The technology, which was developed for ITV by Keystream, a US-based company, is currently being tested in news footage on the broadcaster’s ITV Local website. If it is well received, and if regulations permit it, ITV hopes to transfer it to the television screen. Under current Ofcom rules, the practice would not be permissible; however, with a shake-up planned it is not improbable that such technology could be widely used in the near future.

Given the results of a recent study by McKinsey & Co the need to fast track such systems is rapidly becoming a necessity; by 2010 it is thought that traditional TV advertising will be one-third as effective as it was in 1990. They are bleak statistics for companies already facing the prospect of a global recession.

ITV’s head of future technology, Simon Fell, has publicly stated that he feels the system has ‘a lot of potential.’ He added: ‘If there is a scene in a programme where there's time, then it could give us a chance to get an ad away.
‘But obviously on television you won't be seeing one of these appearing at a crunch point in a drama. It [the technology] looks at moments in the video where it finds segments that are big enough to get a non-moving logo in.’

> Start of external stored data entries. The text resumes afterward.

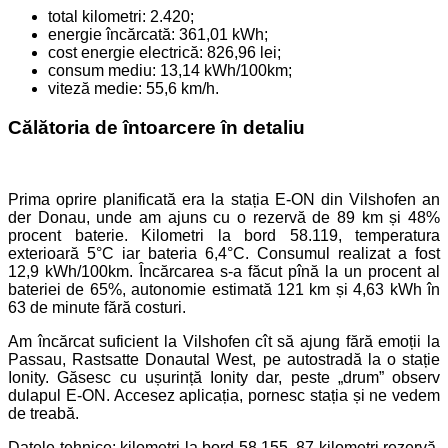
total kilometri: 2.420;
energie încărcată: 361,01 kWh;
cost energie electrică: 826,96 lei;
consum mediu: 13,14 kWh/100km;
viteză medie: 55,6 km/h.
Călătoria de întoarcere în detaliu
Prima oprire planificată era la stația E-ON din Vilshofen an
der Donau, unde am ajuns cu o rezervă de 89 km și 48%
procent baterie. Kilometri la bord 58.119, temperatura
exterioară 5°C iar bateria 6,4°C. Consumul realizat a fost
12,9 kWh/100km. Încărcarea s-a făcut pînă la un procent al
bateriei de 65%, autonomie estimată 121 km și 4,63 kWh în
63 de minute fără costuri.
Am încărcat suficient la Vilshofen cît să ajung fără emoții la
Passau, Rastsatte Donautal West, pe autostradă la o stație
Ionity. Găsesc cu ușurință Ionity dar, peste „drum” observ
dulapul E-ON. Accesez aplicația, pornesc stația și ne vedem
de treabă.
Datele tehnice: kilometri la bord 58.155, 87 kilometri rezervă,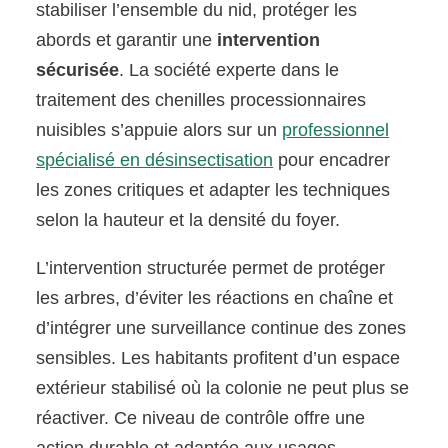
stabiliser l’ensemble du nid, protéger les
abords et garantir une
intervention
sécurisée
. La société experte dans le
traitement des chenilles processionnaires
nuisibles s’appuie alors sur un
professionnel
spécialisé en désinsectisation
pour encadrer
les zones critiques et adapter les techniques
selon la hauteur et la densité du foyer.
L’intervention structurée permet de protéger
les arbres, d’éviter les réactions en chaîne et
d’intégrer une surveillance continue des zones
sensibles. Les habitants profitent d’un espace
extérieur stabilisé où la colonie ne peut plus se
réactiver. Ce niveau de contrôle offre une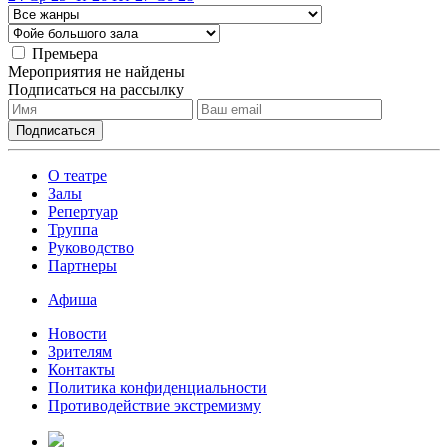
Премьера
Мероприятия не найдены
Подписаться на рассылку
О театре
Залы
Репертуар
Труппа
Руководство
Партнеры
Афиша
Новости
Зрителям
Контакты
Политика конфиденциальности
Противодействие экстремизму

In the United States broadcasters have developed a technique known as a “speed bump”, in which advertisers buy the presence of their logo or message during programme breaks, so that viewers who fast-forward still see the branding.

Tackling the issue from a different angle, TiVo, the leading DVR system in the US, have pioneered ‘opt-in advertisements’ where viewers are offered the opportunity to create user profiles. With the average consumer more open to viewing adverts directed at their specific hobbies and interests the technology is aimed at giving advertisers a more targeted and interested pool of potential buyers while attempting to deter users from immediately reaching for the fast-forward button the moment a commercial break begins. Although results show a low uptake, the 5-15% who do participate represent a targeted group which greatly interest advertisers.

Conservatives are already predicting a backlash if the new technologies go nationwide on this side of the pond and with online technology messageboards rife with brooding anger they have good reason for forecasting such negativity. British audiences unlike their American counterparts have been spared blatant product placement under current regulations but will, whether they like it or not, have to accept that change is on the horizon.